#### [About this task]
The entries contain pictures, which should not appear in the copy; everything else must be reproduced exactly.

─── Supplied information

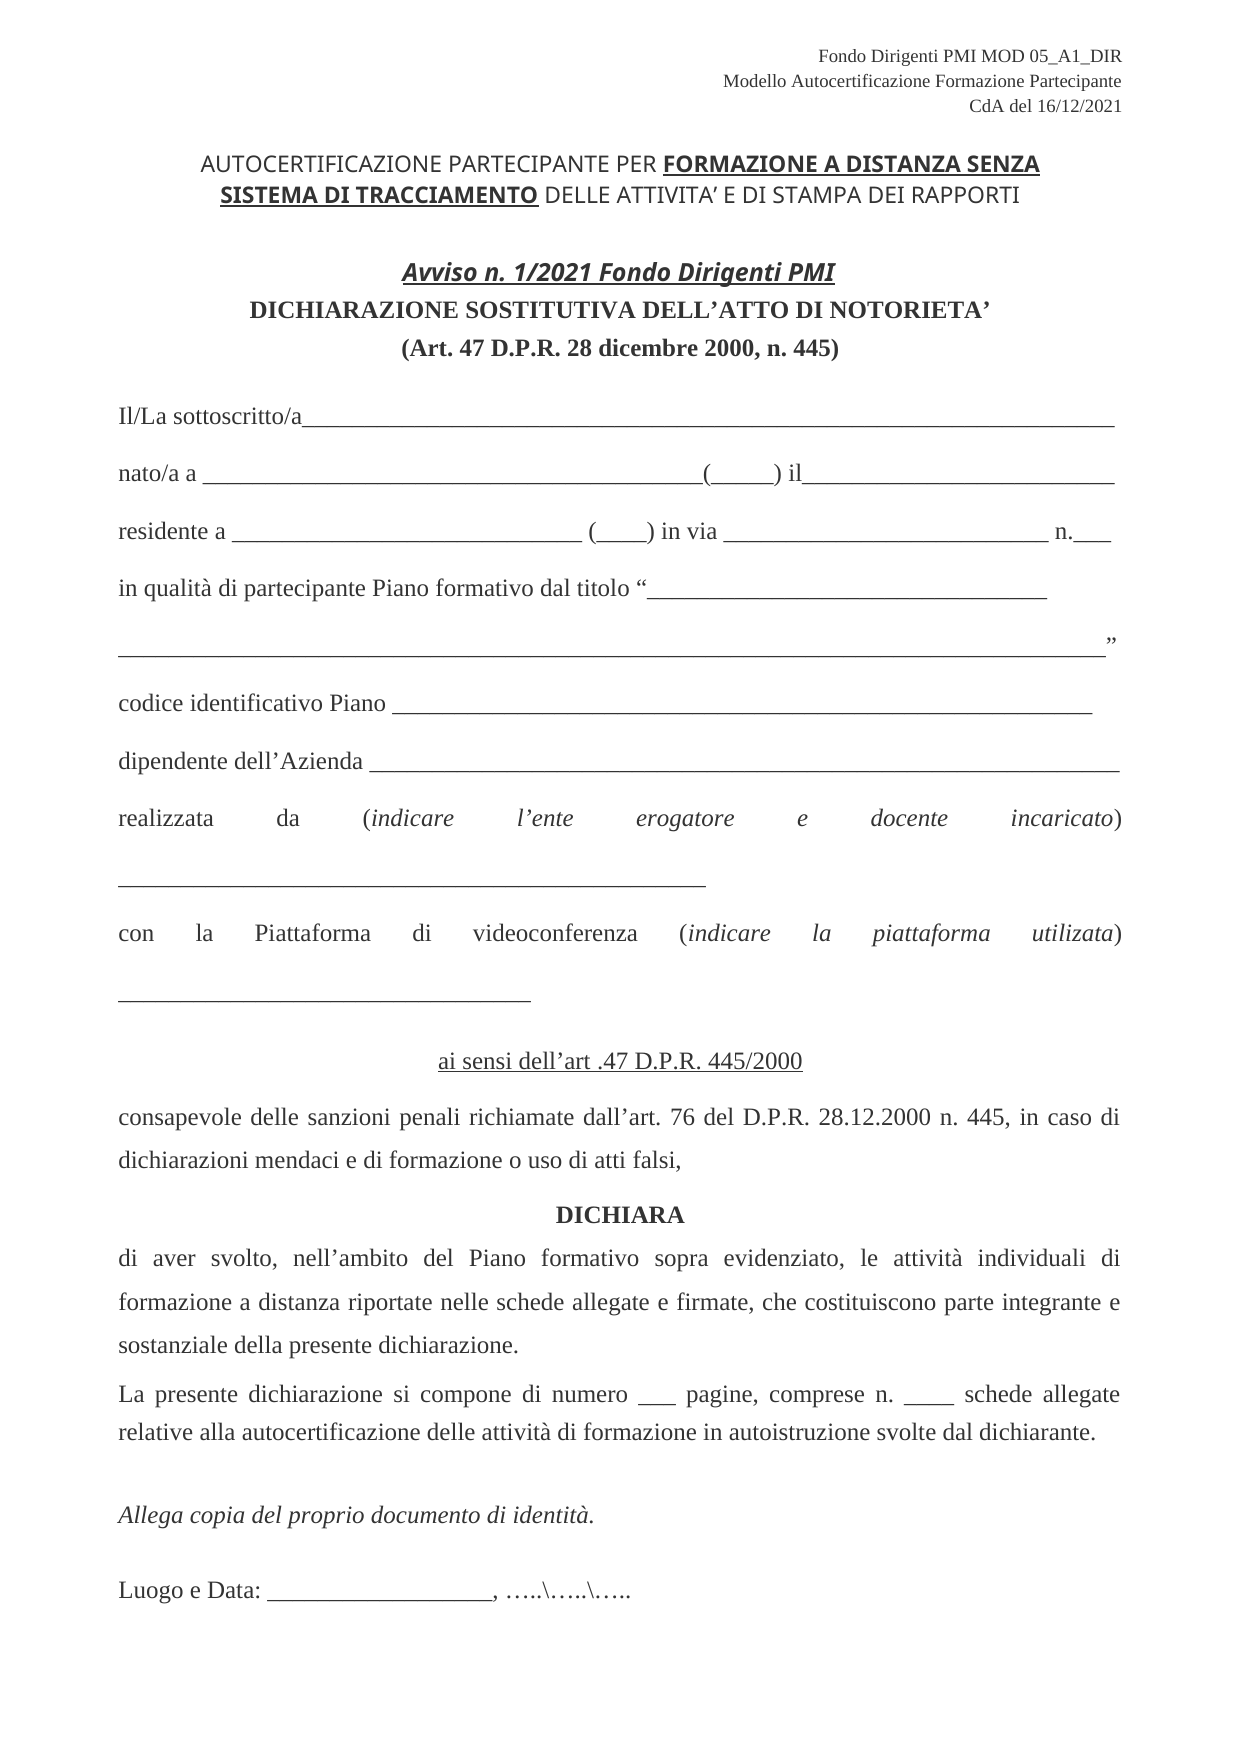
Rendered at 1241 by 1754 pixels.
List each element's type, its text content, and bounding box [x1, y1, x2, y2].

text ai sensi dell’art .47 D.P.R. 445/2000 [118, 1046, 1122, 1075]
text di aver svolto, nell’ambito del Piano formativo sopra evidenziato, le attività individuali di formazione a distanza riportate nelle schede allegate e firmate, che costituiscono parte integrante e sostanziale della presente dichiarazione. [118, 1243, 1122, 1358]
text realizzata da (indicare l’ente erogatore e docente incaricato) _______________________________________________ [118, 803, 1122, 890]
text Il/La sottoscritto/a_________________________________________________________________ [118, 401, 1122, 430]
text DICHIARAZIONE SOSTITUTIVA DELL’ATTO DI NOTORIETA’ [118, 288, 1122, 326]
text in qualità di partecipante Piano formativo dal titolo “________________________________ [118, 573, 1122, 602]
text consapevole delle sanzioni penali richiamate dall’art. 76 del D.P.R. 28.12.2000 n. caso di dichiarazioni mendaci e di formazione o uso di atti falsi, [118, 1102, 1122, 1173]
text con la Piattaforma di videoconferenza (indicare la piattaforma utilizata) _________________________________ [118, 918, 1122, 1005]
text (Art. 47 D.P.R. 28 dicembre 2000, n. 445) [118, 326, 1122, 363]
title Luogo e Data: __________________, …..\…..\….. [118, 1569, 1122, 1606]
text residente a ____________________________ (____) in via __________________________ n.___ [118, 516, 1122, 545]
text codice identificativo Piano ________________________________________________________ [118, 688, 1122, 717]
text DICHIARA [118, 1200, 1122, 1229]
text _______________________________________________________________________________” [118, 631, 1122, 660]
text Allega copia del proprio documento di identità. [118, 1494, 1122, 1531]
text Avviso n. 1/2021 Fondo Dirigenti PMI [118, 254, 1122, 288]
text nato/a a ________________________________________(_____) il_________________________ [118, 458, 1122, 487]
text La presente dichiarazione si compone di numero ___ pagine, comprese n. ____ schede allegate relative alla autocertificazione delle attività di formazione in autoistruzione svolte dal dichiarante. [118, 1373, 1122, 1448]
text dipendente dell’Azienda ____________________________________________________________ [118, 746, 1122, 775]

──────

#### [Your solution]
Rendered at 1241 by 1754 pixels.
List each element's type, its text content, and bounding box [x1, y1, x2, y2].

text ai sensi dell’art .47 D.P.R. 445/2000 [118, 1046, 1122, 1075]
text di aver svolto, nell’ambito del Piano formativo sopra evidenziato, le attività individuali di formazione a distanza riportate nelle schede allegate e firmate, che costituiscono parte integrante e sostanziale della presente dichiarazione. [118, 1243, 1122, 1358]
text realizzata da (indicare l’ente erogatore e docente incaricato) _______________________________________________ [118, 803, 1122, 890]
text Il/La sottoscritto/a_________________________________________________________________ [118, 401, 1122, 430]
text DICHIARAZIONE SOSTITUTIVA DELL’ATTO DI NOTORIETA’ [118, 288, 1122, 326]
text in qualità di partecipante Piano formativo dal titolo “________________________________ [118, 573, 1122, 602]
text consapevole delle sanzioni penali richiamate dall’art. 76 del D.P.R. 28.12.2000 n. caso di dichiarazioni mendaci e di formazione o uso di atti falsi, [118, 1102, 1122, 1173]
text con la Piattaforma di videoconferenza (indicare la piattaforma utilizata) _________________________________ [118, 918, 1122, 1005]
text (Art. 47 D.P.R. 28 dicembre 2000, n. 445) [118, 326, 1122, 363]
title Luogo e Data: __________________, …..\…..\….. [118, 1569, 1122, 1606]
text residente a ____________________________ (____) in via __________________________ n.___ [118, 516, 1122, 545]
text codice identificativo Piano ________________________________________________________ [118, 688, 1122, 717]
text DICHIARA [118, 1200, 1122, 1229]
text _______________________________________________________________________________” [118, 631, 1122, 660]
text Allega copia del proprio documento di identità. [118, 1494, 1122, 1531]
text Avviso n. 1/2021 Fondo Dirigenti PMI [118, 254, 1122, 288]
text nato/a a ________________________________________(_____) il_________________________ [118, 458, 1122, 487]
text La presente dichiarazione si compone di numero ___ pagine, comprese n. ____ schede allegate relative alla autocertificazione delle attività di formazione in autoistruzione svolte dal dichiarante. [118, 1373, 1122, 1448]
text dipendente dell’Azienda ____________________________________________________________ [118, 746, 1122, 775]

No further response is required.